Überhaupt nicht, ich sehe nichts dergleichen. Es gibt schlicht keinen gemeinsamen Plan, das kann ich für die Länder, in denen wir arbeiten, mit Sicherheit sagen.

 

Die finanzielle Situation der einzelnen Länder unterscheidet sich enorm, wie wirkt sich das auf die Möglichkeiten der Regierungen aus, auf die Krise zu reagieren? Wer ist am besten vorbereitet?

Ich denke, Dubai macht keinen schlechten Job. Die Häfen haben die Behörden bereits vor einem Monat geschlossen, am Flughafen wird ausgiebig getestet. Viele Einrichtungen wurden geschlossen, das waren harte politische Maßnahmen. Ohne die genaue Zahl der Tests zu kennen, ist klar, dass Dubai im regionalen Vergleich an der Spitze steht. Auch die Krankenhäuser sind gut und so scheint es, als ob viele Golfländer, aber besonders Dubai, gut auf das Virus vorbereitet sind. Zwar gibt es keine absolut strikte Ausgangssperre, aber auf den Straßen ist kaum noch etwas los.

 

»50 Betten, sechs davon für Intensivbehandlung.
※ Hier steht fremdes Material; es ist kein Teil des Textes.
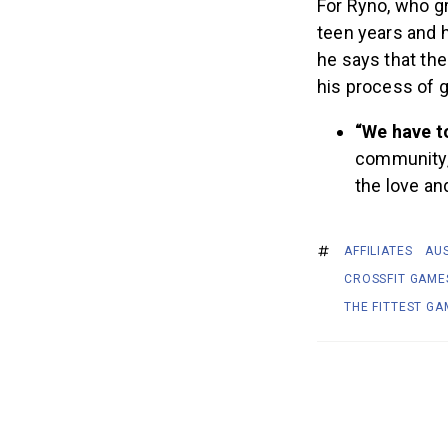
For Ryno, who g
teen years and h
he says that th
his process of 
“We have t
community,”
the love an
AFFILIATES
AU
CROSSFIT GAME
THE FITTEST GA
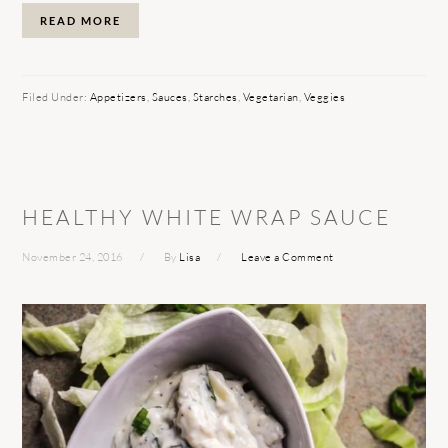
READ MORE
Filed Under:
Appetizers
,
Sauces
,
Starches
,
Vegetarian
,
Veggies
HEALTHY WHITE WRAP SAUCE
November 24, 2016
By
Lisa
Leave a Comment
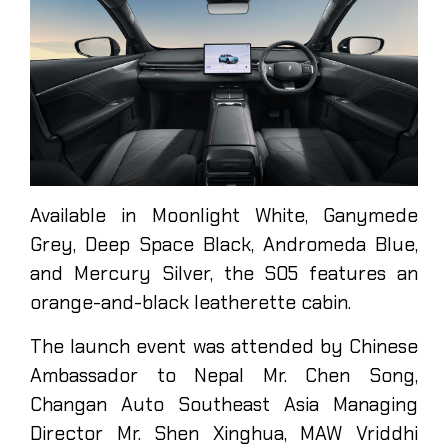
Available in Moonlight White, Ganymede
Grey, Deep Space Black, Andromeda Blue,
and Mercury Silver, the S05 features an
orange-and-black leatherette cabin.
The launch event was attended by Chinese
Ambassador to Nepal Mr. Chen Song,
Changan Auto Southeast Asia Managing
Director Mr. Shen Xinghua, MAW Vriddhi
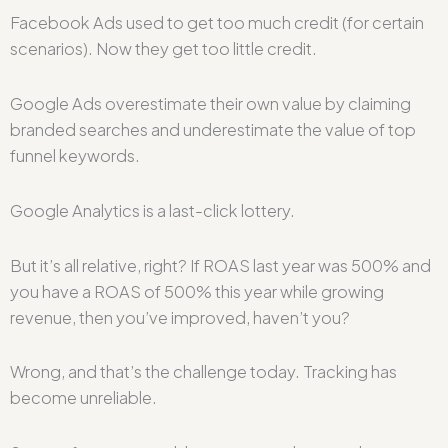
Facebook Ads used to get too much credit (for certain
scenarios). Now they get too little credit.
Google Ads overestimate their own value by claiming
branded searches and underestimate the value of top
funnel keywords.
Google Analytics is a last-click lottery.
But it’s all relative, right? If ROAS last year was 500% and
you have a ROAS of 500% this year while growing
revenue, then you’ve improved, haven’t you?
Wrong, and that’s the challenge today. Tracking has
become unreliable.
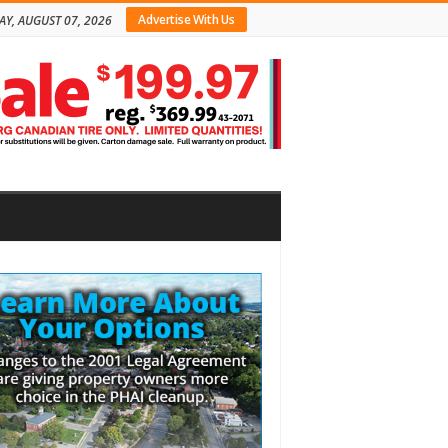
Advertise With Us
AY, AUGUST 07, 2026
bar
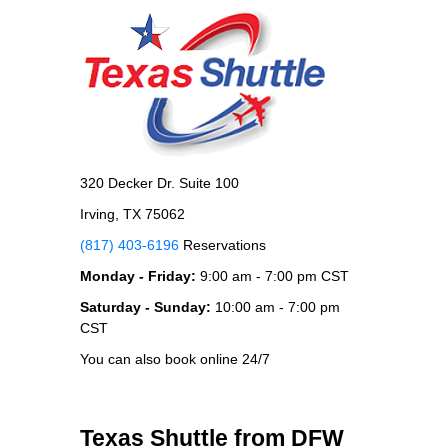
320 Decker Dr. Suite 100
Irving, TX 75062
(817) 403-6196
Reservations
Monday - Friday:
9:00 am - 7:00 pm CST
Saturday - Sunday:
10:00 am - 7:00 pm
CST
You can also book online 24/7
Texas Shuttle from DFW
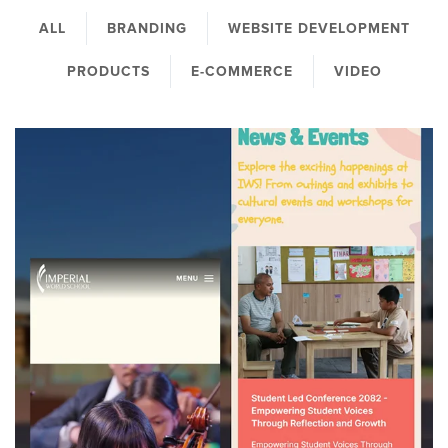
ALL
BRANDING
WEBSITE DEVELOPMENT
PRODUCTS
E-COMMERCE
VIDEO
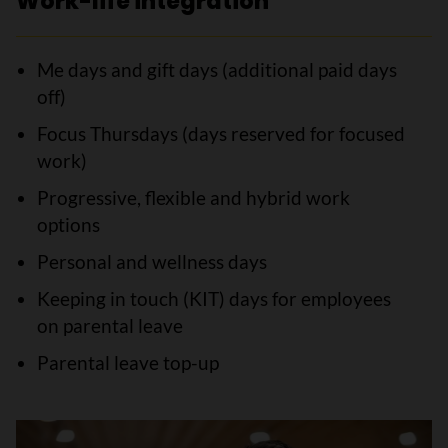
Work-life integration
Me days and gift days (additional paid days
off)
Focus Thursdays (days reserved for focused
work)
Progressive, flexible and hybrid work
options
Personal and wellness days
Keeping in touch (KIT) days for employees
on parental leave
Parental leave top-up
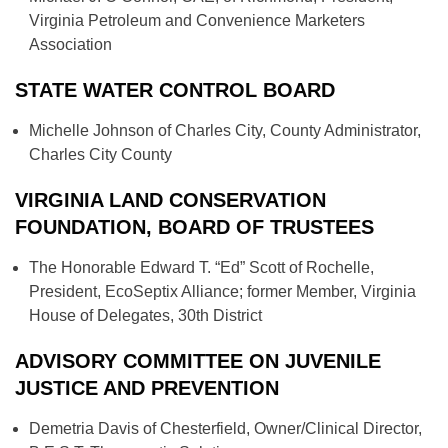
Virginia Petroleum and Convenience Marketers
Association
STATE WATER CONTROL BOARD
Michelle Johnson of Charles City, County Administrator,
Charles City County
VIRGINIA LAND CONSERVATION
FOUNDATION, BOARD OF TRUSTEES
The Honorable Edward T. “Ed” Scott of Rochelle,
President, EcoSeptix Alliance; former Member, Virginia
House of Delegates, 30th District
ADVISORY COMMITTEE ON JUVENILE
JUSTICE AND PREVENTION
Demetria Davis of Chesterfield, Owner/Clinical Director,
Kurz bevor es dazu kam, hat uns die Revolutionsgarde gestoppt«

 

Am anderen Ufer des Persischen Golfs scheint die Lage hingegen dramatisch: Selbst die WHO vermutet, dass Iran das wahre Ausmaß der Infektionen runterspielt, obwohl selbst schon diese offiziellen Zahlen eine Katastrophe andeuten.
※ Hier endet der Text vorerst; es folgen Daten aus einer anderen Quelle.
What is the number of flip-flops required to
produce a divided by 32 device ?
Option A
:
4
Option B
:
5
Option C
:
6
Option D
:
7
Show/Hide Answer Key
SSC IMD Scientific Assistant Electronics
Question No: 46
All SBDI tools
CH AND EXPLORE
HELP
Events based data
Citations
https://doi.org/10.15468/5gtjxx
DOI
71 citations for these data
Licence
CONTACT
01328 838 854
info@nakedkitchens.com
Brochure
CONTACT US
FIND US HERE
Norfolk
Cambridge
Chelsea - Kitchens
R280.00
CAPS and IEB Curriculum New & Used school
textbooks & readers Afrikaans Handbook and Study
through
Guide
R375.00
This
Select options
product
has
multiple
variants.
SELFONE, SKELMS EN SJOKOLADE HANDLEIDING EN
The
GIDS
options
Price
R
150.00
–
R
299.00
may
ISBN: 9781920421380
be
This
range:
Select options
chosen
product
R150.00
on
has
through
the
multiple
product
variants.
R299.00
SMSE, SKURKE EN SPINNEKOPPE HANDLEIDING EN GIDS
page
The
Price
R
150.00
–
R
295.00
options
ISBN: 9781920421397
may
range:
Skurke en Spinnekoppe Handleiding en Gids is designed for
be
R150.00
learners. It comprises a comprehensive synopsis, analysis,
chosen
Wir haben der Regierung in Teheran angeboten, ein Behandlungszentrum für Corona-Kranke zu errichten. 50 Betten, sechs davon für Intensivbehandlung. Kurz bevor es dazu kam, hat uns die Revolutionsgarde gestoppt, dabei hatten andere Behörden schon ihre Zustimmung signalisiert. Jetzt sind wir in Verhandlungen, wie es weitergehen kann. Dabei waren wir schon so weit, haben sogar die Ankunft medizinischen Personals vorbereitet. Jetzt hängt es an der Regierung, wie es weitergeht. (Anm. d. Redaktion: Die iranische Regierung hat das Hilfsangebot von MSF mittlerweile abgelehnt und dies mit der Angst vor Spionage begründet.)

 

In Jordanien hat die Regierung hingegen hart und drastisch mit einem Ausgangsverbot reagiert, dass selbst die Maßnahmen im besonders gebeutelten Italien übertrifft. Was ist das Kalkül dahinter?

In Jordanien, Irak und Nordjemen wurde quasi das gesamte öffentliche Leben lahmgelegt. Ich denke, nach den Bildern aus China, Italien und Iran war die Sorge in den Regierungen enorm groß – insbesondere mit Blick auf die eigene, mangelhafte medizinische Ausstattung, etwa was Tests betrifft. Die Regierungen spielen auf Zeit, so wie die meisten Länder in Europa. Zeit, die genutzt werden kann, die Zahl der Tests hochzuschrauben und eine Antwort auf die Pandemie zu finden. Ich denke, das ist kein schlechter Ansatz.

 

Entsteht hier eine Blaupause für den Rest der Region?

Was für Alternativen haben die Länder denn schon? Meiner Meinung nach müssen wir uns jetzt darauf konzentrieren, die Krankenhäuser am Laufen zu halten. Denn ich habe große Sorge, dass das mit der Schließung von Häfen und Flughäfen zunehmend schwieriger wird. Schon jetzt ist es für Patienten, die nicht an Corona erkrankt sind, schwer, Aufnahme zu finden. Die Kapazitäten müssen erweitert werden, damit weiterhin alle behandelt werden können. Für uns als internationale Organisation ist diese Situation ein Alptraum. Ein Alptraum, weil wir nicht tun können, was wir wissen, was nötig wäre. Wir können nicht helfen, weil alles stillgelegt ist. Das hat wahnsinnige Auswirkungen auf unsere Arbeit. Wir arbeiten hart daran, frisches Personal in die Region zu fliegen. Aber noch einmal: Ohne Masken und Sauerstoff können wir auch dann nichts ausrichten.

 

Aus Italien und anderen schwer betroffenen Ländern mehren sich Berichte über erkranktes Pflegepersonal. Gibt es bereits erste Fälle bei MSF?

In der Region noch nicht, aber das wird sich ändern. In Frankreich und Italien ist es bereits soweit. Weltweit arbeiten 42.000 Menschen für uns, das Risiko ist groß. Es gibt keine Garantien für uns, wir haben oftmals nicht genügend Schutzmaterial. Trotzdem arbeiten wir weiter, im Jemen etwa betreiben wir ja mehrere Krankenhäuser. Irgendwie müssen wir einen Weg finden, unsere Arbeit fortzusetzen.